- [Text shown]:
Along with this comical YouTube clip, there is a Tumblr account that has been created solely for the purpose of advertising these comical spelling errors . The account is called “Starbucks Spelling” and for anyone who’s interested in a good laugh, this will surely do the trick. It includes names like “Madeline” printed as “Mad-ah-lynn,” “Jaramie” as opposed to “Jeremy” and one barista even took the time to write, “I am going to spell your relatively simple name horribly, horribly wrong.”

In an article published on Forbes’ website titled, “Starbucks Personalization – Evil, Funny, or Brilliant?” author Roger Dooley explains how Starbucks doesn’t necessarily have to write each customer’s name on his or her cup. In fact, the company is very progressive in terms of technology (customers can pay for their coffee using an app on their mobile phones) and baristas could easily figure out whose order is whose without resorting to writing names. Dooley points out, though, that “Starbucks handwriting names on cups and yelling them out is likely a wise business practice…the process enables the barista to learn the names of regular customers.”

- [Dataset rows]:
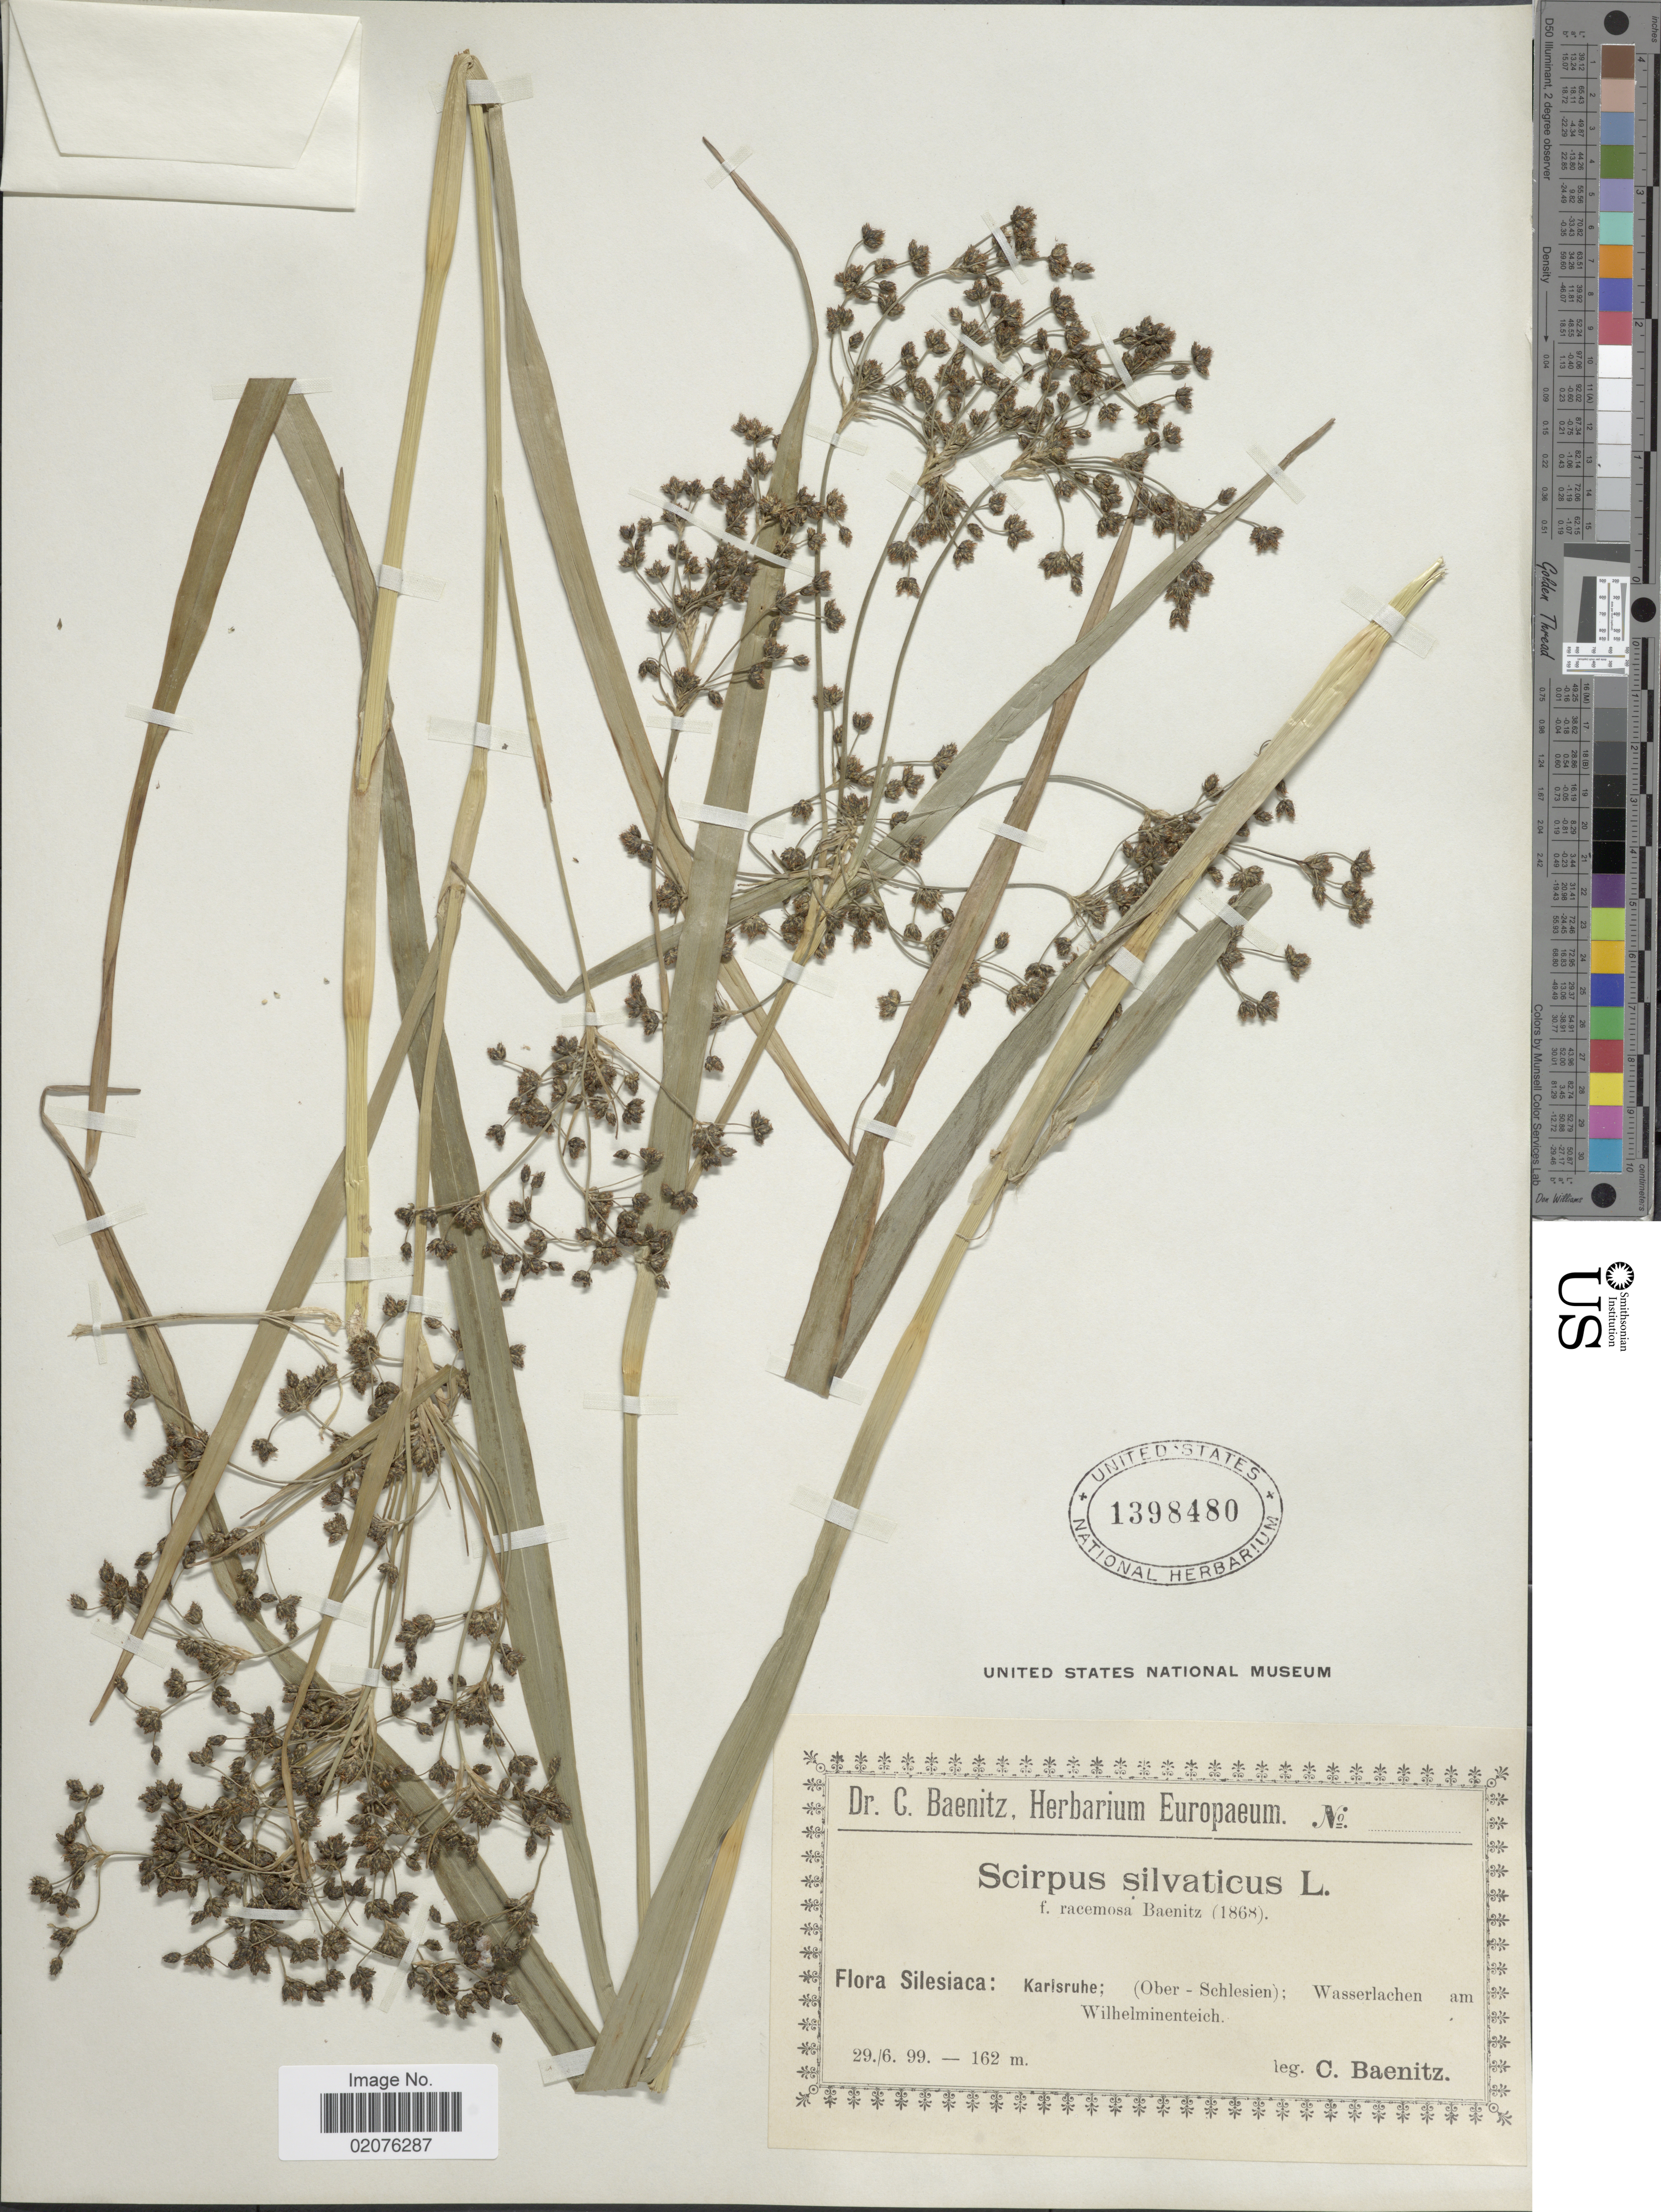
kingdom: Plantae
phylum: Tracheophyta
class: Liliopsida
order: Poales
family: Cyperaceae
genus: Scirpus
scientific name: Scirpus sylvaticus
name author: L.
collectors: C. G. Baenitz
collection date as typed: Transcribed d/m/y: 29/6/99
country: Poland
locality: Silesiaca: Karsruhe: (Obr-Schlesien): Wasserlachen am Wilhelminenteich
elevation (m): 162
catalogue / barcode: US 1398480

- [Stated exercise]:
Can you carry on the piece about Starbucks baristas writing customers' names on cups, picking up right after its final sentence?

- [Answer for the task]:
Could this intentional name-misspelling speculation be true? Ironically enough, this theory directly contrasts with Starbucks’ “Barista Promise,” which states, “Love your beverage or let us know. We’ll always make it right.” Though is doesn’t exactly pertain to the idea of spelling names correctly on cups, this small incident could seriously agitate some people, causing anger in regards to this so called promise going unfulfilled. This is all the more interesting considering Dooley’s claim that writing names isn’t even necessary.

If you were a Starbucks barista, would you misspell a few names on purpose? I know I would. What’s the fun in working endlessly long shifts if you can’t poke a little fun at people? Whenever I’ve come across my name spelled wrong on my coffee cup, I simply giggle and move along with my day—and maybe even post a picture of my “new name” on Instagram. Maybe the baristas are getting a laugh out of it, too.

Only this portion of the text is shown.